Она еще помнила объяснение величайшей красоты, которое слышала в детстве от матери. Затем она слетела вниз, во двор. Там тоже было чудесно. На стенах были нарисованы пальмы и разные ветви, а посреди двора стоял большой цветущий розовый куст. Он склонял свои свежие ветви, усыпанные розами, к могильной плите. Воробьиха подлетела к ней, увидав там еще несколько воробьев. Пип! И она три раза шаркнула левою лапкой. Этим приветствием воробьиха встречала из года в год всех воробьев, но никто не понимал его — расставшиеся не встречаются ведь каждый день, — и теперь она повторила его просто по привычке. Глядь, два старых воробья и один молоденький тоже шаркнули три раза левою лапкой и сказали «пип».
— А, здравствуйте! Здравствуйте!
Оказалось, что это были два старых воробья из ласточкиного гнезда и один молодой отпрыск семейства,
— Так вот где мы встретились! — сказали они. — Тут знаменитое место, только поживиться нечем! Вот она, красота-то! Пип!
Из боковых комнат, где стояли великолепные статуи, вышло во двор много народу; все подошли к каменной плите, под которой покоился великий мастер, изваявший все эти мраморные статуи, и долго-долго стояли возле нее молча, с задумчивым, но светлым выражением на лицах. Некоторые собирали опавшие розовые лепестки и прятали их на память. Среди посетителей были и прибывшие издалека — из великой Англии, из Германии, из Франции. Самая красивая из дам взяла одну розу и спрятала ее у себя на груди. Видя это, воробьи думали, что розы здесь царствуют и все здание построено, именно, для них. По мнению воробьев, это было уж слишком большою честью для роз, но так как люди ухаживали за ними, то и воробьи не захотели отстать.

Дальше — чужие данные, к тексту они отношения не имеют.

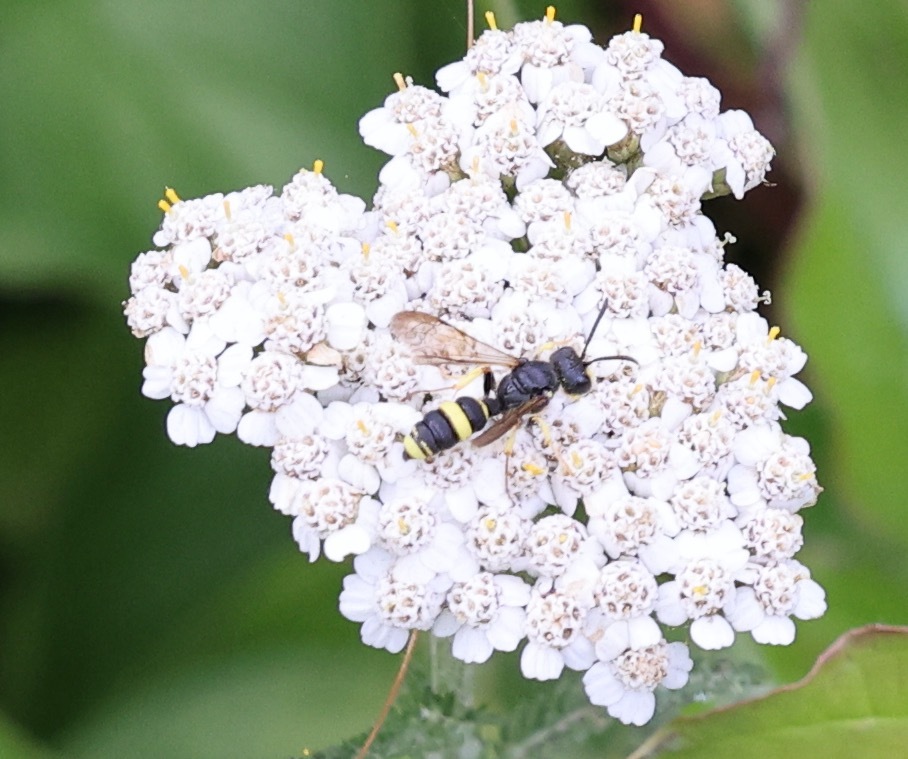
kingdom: Animalia
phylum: Arthropoda
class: Insecta
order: Hymenoptera
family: Crabronidae
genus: Cerceris
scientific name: Cerceris rybyensis
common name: Ornate tailed digger wasp
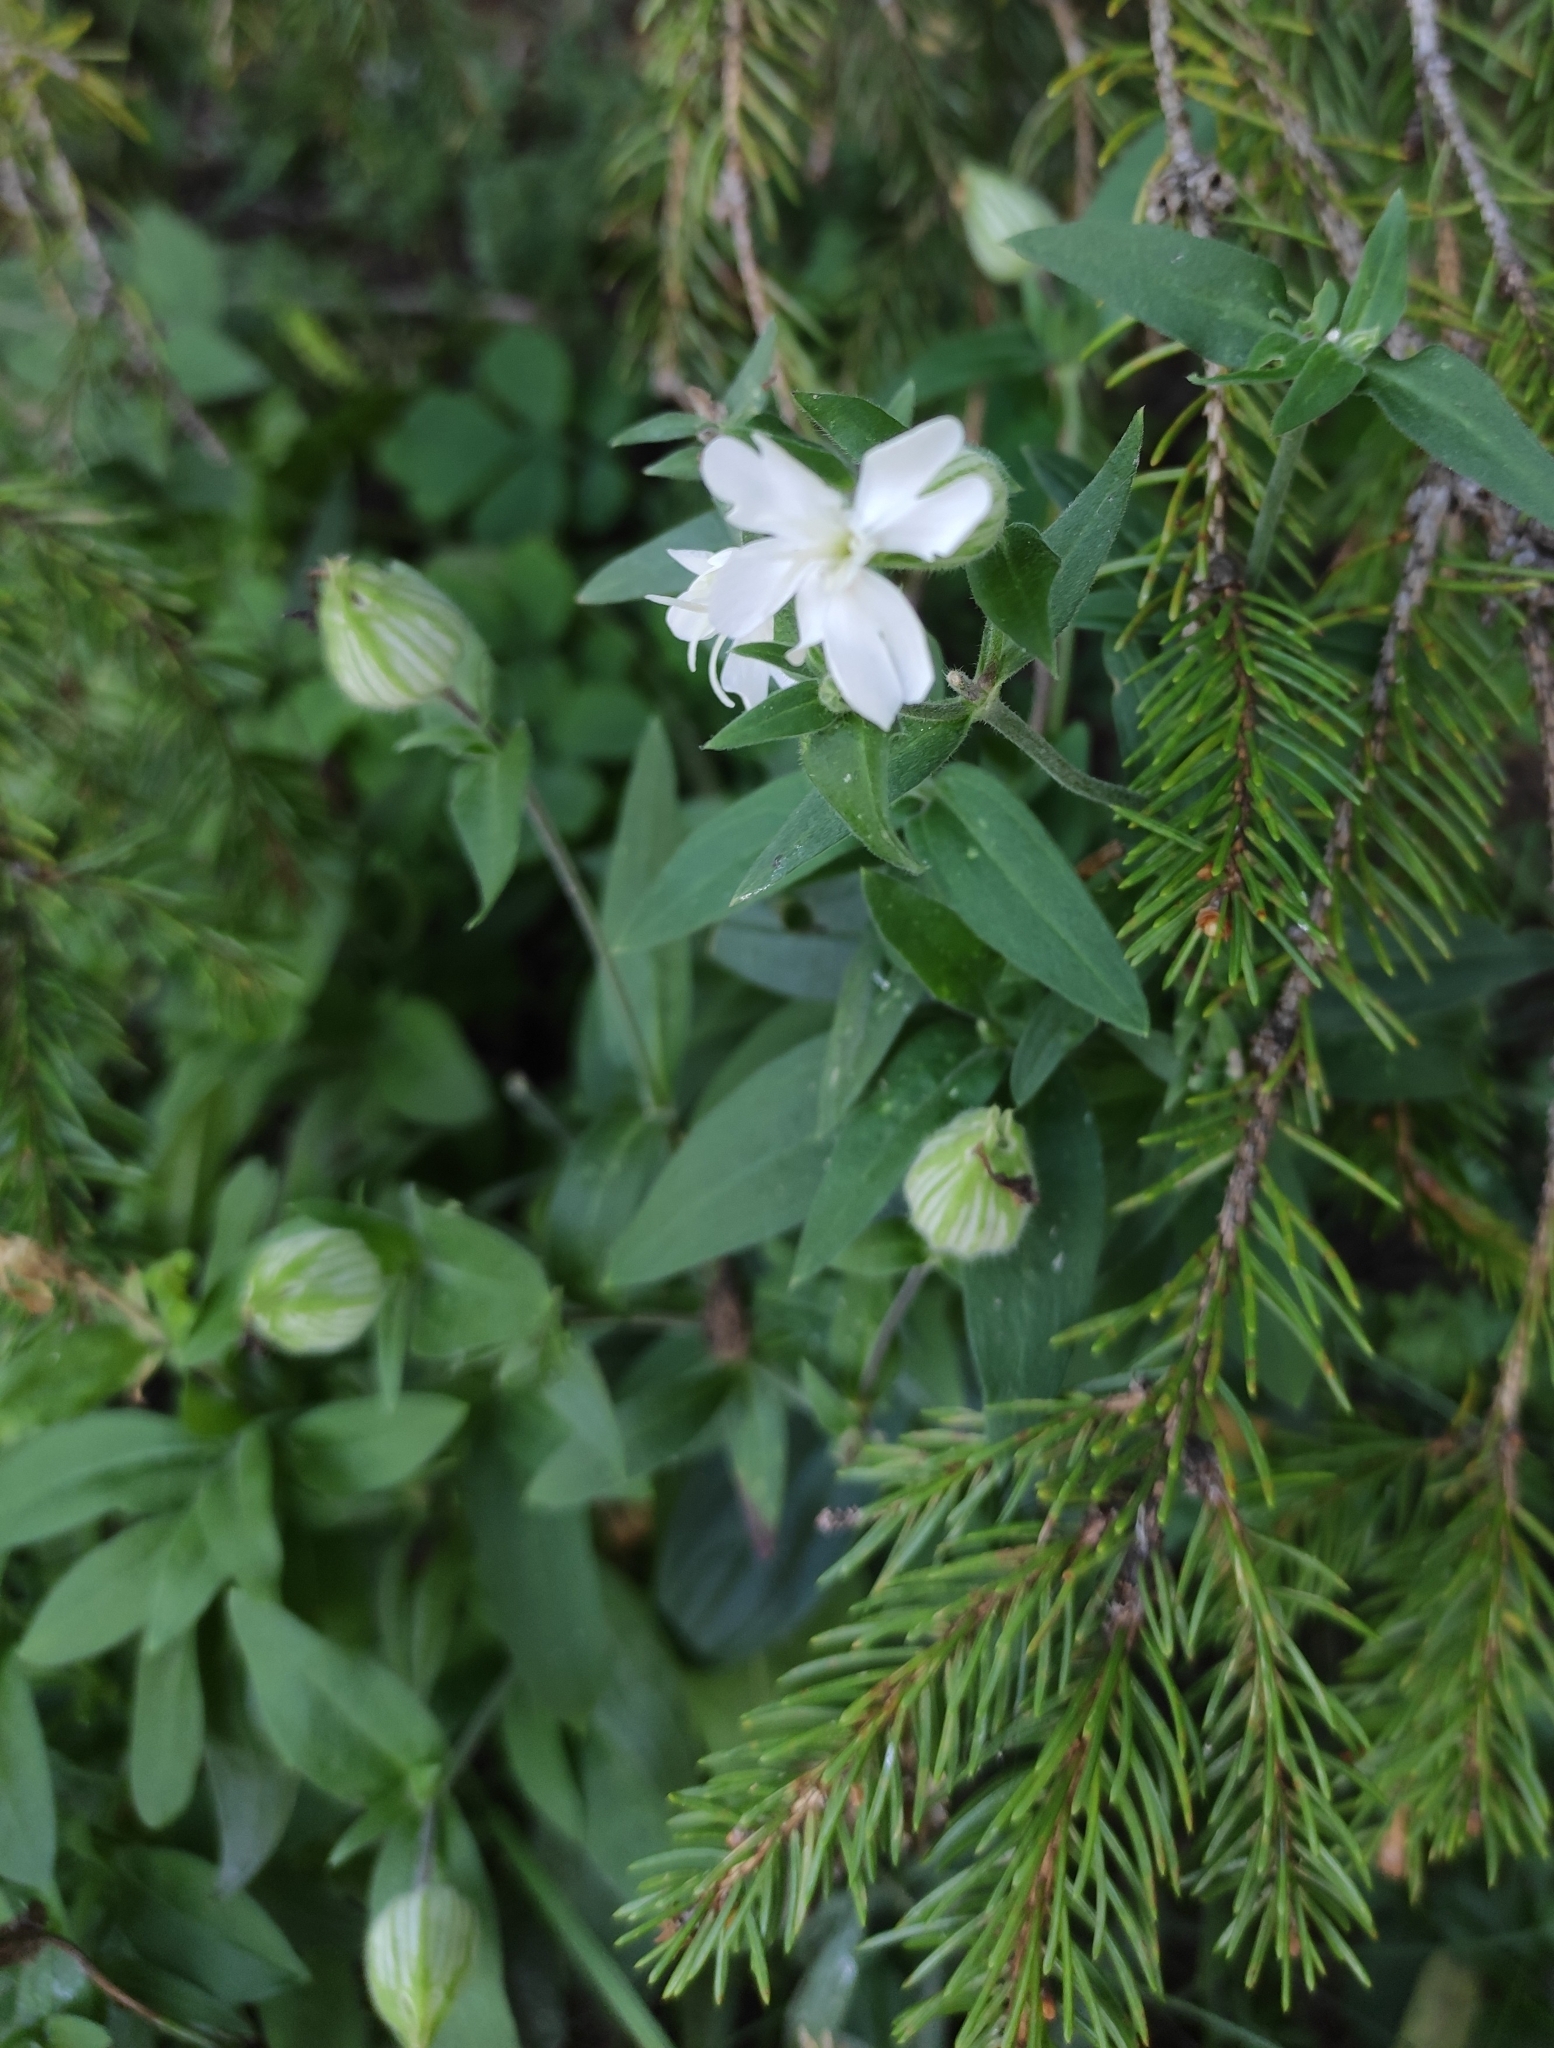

— Пип! — сказали они и принялись мести пол хвостами и коситься на розы одним глазом. Недолго они смотрели, живо признали своих старых соседок. Это были ведь они самые. Художник, срисовавший розовый куст и обгорелые развалины дома, выпросил затем у хозяев позволение выкопать куст и подарил его строителю музея. На свете не могло быть ничего прекраснее этих роз, и строитель посадил весь куст на могиле Торвальдсена. Теперь он цвел над ней, как живое воплощение красоты, и отдавал свои розовые душистые лепестки на память людям, явившимся сюда из далеких стран.
— Вас определили на должность здесь, в городе? — спросили воробьи.
И розы кивнули им; они тоже узнали серых соседей и были рады встрече.
— Как хороша жизнь! — сказали они. — Жить, цвести, встречаться со старыми друзьями, ежедневно видеть вокруг себя милые, радостные лица!.. Тут каждый день точно великий праздник!
— Пип! — сказали воробьи один другому. — Да, это наши старые соседки! Мы помним их происхождение. Как же! Прямо от пруда да сюда! Пип! Ишь, в какую честь попали! Право, счастье приходит к иным во сне! И что хорошего в таких красных кляксах? Понять нельзя!.. А вон торчит увядший лепесток! Вижу! Вижу!
И каждый усердно клевал его; лепесток падал, но куст стоял все такой же свежий и зеленый; розы благоухали на солнышке над могилой Торвальдсена и склонялись к самой плите, как бы венчая его бессмертное имя.